Tabi ki M.S. 313’teki Milano Fermanı olmasaydı belki de M.S. 325 İznik Konsili de olmayacaktı ve Hıristiyanlık da bugünkü yerinde olmayacaktı.  Milano Fermanı, daha çok 1.Konstantin'e mal edilir ve Roma İmparatorluğu sınırları içerisinde dini barışı sağladığı savunulur.

Hıristiyanlığın yayılmasında en büyük rolü oynamış olan misyonu; daha önce Kıbrıs, Küçük Asya ve kadim Yunanistan üzerinden Roma’ya varmış ve Roma’da buluştuğu Aziz Petrus ile (öldürülene kadar) birlikte hareket ederek gerçekleşmiştir.

Aziz Pavlus’un Küçük Asya ve Yunanistan’daki çalışmaları her ne kadar önemli olsa da Hıristiyanlık adına ilk ve önemli ivme Roma’da başlar.  Zira o süreçte Roma; Doğu ve Batı olarak ayrılmamıştır ve Dünya’daki en büyük imparatorluktur. Bizantium Kasabası’nın bir İmparatorluk kentine dönüşmesi ve Doğu ile Batı Roma’nın ortaya çıkışının ardından ise İstanbul Kilisesi önem kazanır ve Roma Kilisesi için zor günler başlar. İlk İncil’in dilinin Grek olması ve artık Yeni Roma olarak anılmaya başlayan Bizans’ın da bu alfabeyi kullanıyor olması İstanbul Kilisesi’nin kendini dinin başı olarak addetmesi sonucunda, Doğu ve Batı kiliseleri arasındaki çatlak büyüdü.

Konstantinopolis’ten önce küçük bir kasaba olan Bizantium, sadece bir papazlıktı ve Heraklia Metropolitliği’ne (Marmara Ereğlisi) bağlıydı. İstanbul Kilisesi, M.S. 325 İznik Konsili’nde başpiskoposluğa yükseltilmiştir. O zamana kadar Hıristiyanlık Tarihi açısından daha önemli rol oynayan Roma, bu nedenle hep üstünlük peşinde olmuştur. İstanbul Kilisesi ise imparatorluk gücünü de arkasına alarak hareket ederek dinin başı rolünü kapmaya çalıştı. İstanbul ile Roma Kiliseleri arasındaki bu rekabet, M.S. 451’de yapılan “Kadıköy Konsili”nde ayrılıkla sonuçlanmıştır.
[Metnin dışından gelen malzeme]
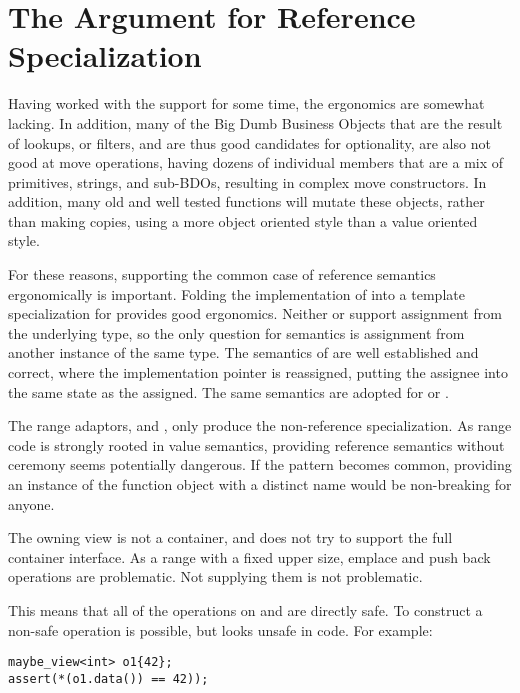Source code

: \documentclass[a4paper,10pt,oneside,openany,final,article]{memoir}
\begin{document}
\section{The Argument for Reference Specialization}
Having worked with the  support for some time, the ergonomics are somewhat lacking. In addition, many of the Big Dumb Business Objects that are the result of lookups, or filters, and are thus good candidates for optionality, are also not good at move operations, having dozens of individual members that are a mix of primitives, strings, and sub-BDOs, resulting in complex move constructors. In addition, many old and well tested functions will mutate these objects, rather than making copies, using a more object oriented style than a value oriented style.

For these reasons, supporting the common case of reference semantics ergonomically is important. Folding the implementation of  into a template specialization for  provides good ergonomics. Neither  or  support assignment from the underlying type, so the only question for semantics is assignment from another instance of the same type. The semantics of  are well established and correct, where the implementation pointer is reassigned, putting the assignee into the same state as the assigned. The same semantics are adopted for  or .

The range adaptors,  and , only produce the non-reference specialization. As range code is strongly rooted in value semantics, providing reference semantics without ceremony seems potentially dangerous. If the pattern becomes common, providing an instance of the function object with a distinct name would be non-breaking for anyone.

The owning view  is not a container, and does not try to support the full container interface. As a range with a fixed upper size, emplace and push back operations are problematic. Not supplying them is not problematic.

This means that all of the operations on  and  are directly safe. To construct a non-safe operation is possible, but looks unsafe in code. For example:

\begin{minipage}[t]{\columnwidth}
  \begin{verbatim}
maybe_view<int> o1{42};
assert(*(o1.data()) == 42));
  \end{verbatim}
\end{minipage}
\end{document}
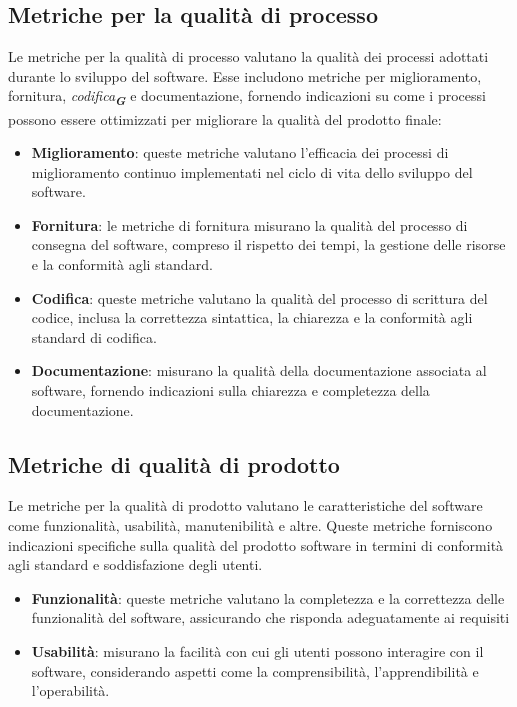 \subsection{Metriche per la qualità di processo}
Le metriche per la qualità di processo valutano la qualità dei processi adottati durante 
lo sviluppo del software. Esse includono metriche per miglioramento, fornitura, 
\emph{codifica}\textsubscript{\textit{\textbf{G}}} e documentazione, fornendo indicazioni su come i processi 
possono essere ottimizzati per migliorare la qualità del prodotto finale:
\begin{itemize}
    \item \textbf{Miglioramento}: queste metriche valutano l’efficacia dei processi di miglioramento continuo implementati
    nel ciclo di vita dello sviluppo del software.
    \item \textbf{Fornitura}: le metriche di fornitura misurano la qualità del processo di consegna del software, compreso 
    il rispetto dei tempi, la gestione delle risorse e la conformità agli standard.
    \item \textbf{Codifica}: queste metriche valutano la qualità del processo di scrittura del codice, inclusa la correttezza 
    sintattica, la chiarezza e la conformità agli standard di codifica.
    \item \textbf{Documentazione}: misurano la qualità della documentazione associata al software, fornendo indicazioni sulla
    chiarezza e completezza della documentazione.
\end{itemize}


\subsection{Metriche di qualità di prodotto}
Le metriche per la qualità di prodotto valutano le caratteristiche del software come funzionalità, 
usabilità, manutenibilità e altre. Queste metriche forniscono indicazioni specifiche
sulla qualità del prodotto software in termini di conformità agli standard e soddisfazione
degli utenti.
\begin{itemize}
    \item \textbf{Funzionalità}: queste metriche valutano la completezza e la correttezza delle funzionalità del software,
    assicurando che risponda adeguatamente ai requisiti
    \item \textbf{Usabilità}: misurano la facilità con cui gli utenti possono interagire con il software, considerando aspetti
    come la comprensibilità, l’apprendibilità e l’operabilità.
\end{itemize}



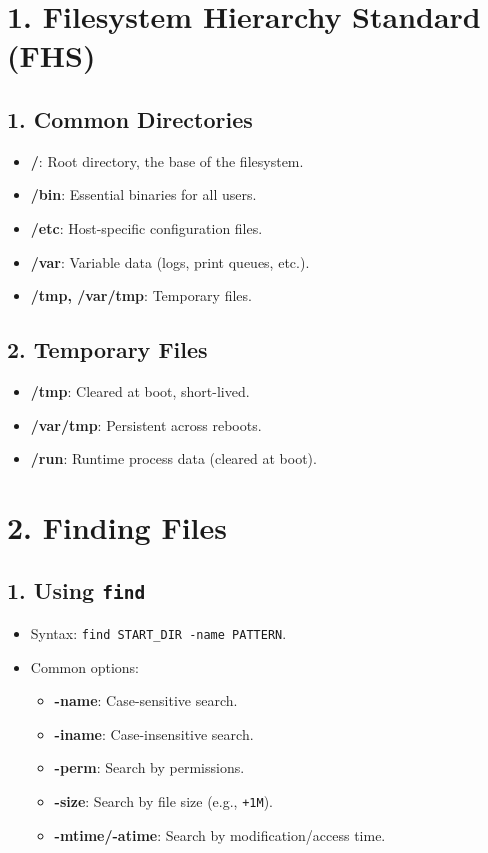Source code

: \documentclass[a4paper]{report}
\begin{document}
\section*{1. Filesystem Hierarchy Standard (FHS)}

\subsection*{1. Common Directories}
\begin{itemize}
    \item \textbf{/}: Root directory, the base of the filesystem.
    \item \textbf{/bin}: Essential binaries for all users.
    \item \textbf{/etc}: Host-specific configuration files.
    \item \textbf{/var}: Variable data (logs, print queues, etc.).
    \item \textbf{/tmp, /var/tmp}: Temporary files.
\end{itemize}

\subsection*{2. Temporary Files}
\begin{itemize}
    \item \textbf{/tmp}: Cleared at boot, short-lived.
    \item \textbf{/var/tmp}: Persistent across reboots.
    \item \textbf{/run}: Runtime process data (cleared at boot).
\end{itemize}

\section*{2. Finding Files}

\subsection*{1. Using \texttt{find}}
\begin{itemize}
    \item Syntax: \texttt{find START\_DIR -name PATTERN}.
    \item Common options:
    \begin{itemize}
        \item \textbf{-name}: Case-sensitive search.
        \item \textbf{-iname}: Case-insensitive search.
        \item \textbf{-perm}: Search by permissions.
        \item \textbf{-size}: Search by file size (e.g., \texttt{+1M}).
        \item \textbf{-mtime/-atime}: Search by modification/access time.
    \end{itemize}
\end{itemize}
\end{document}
Yazımızın ilk iki paragrafında ayrıntısını verdiğimiz Milano Fermanı’nın 1700. Yılını kutlamak için Sırbistan’ın Niş kentinde sadece Ortodoks din önderlerinin bir araya gelmesi, davetliler arasında Batı Kilisesi yani Katoliklerin üst düzey temsil edilmemesi, iki bin yıl süren Doğu ve Batı kiliselerinin rekabetinin günümüzde hâlâ devam eden tezahürüdür.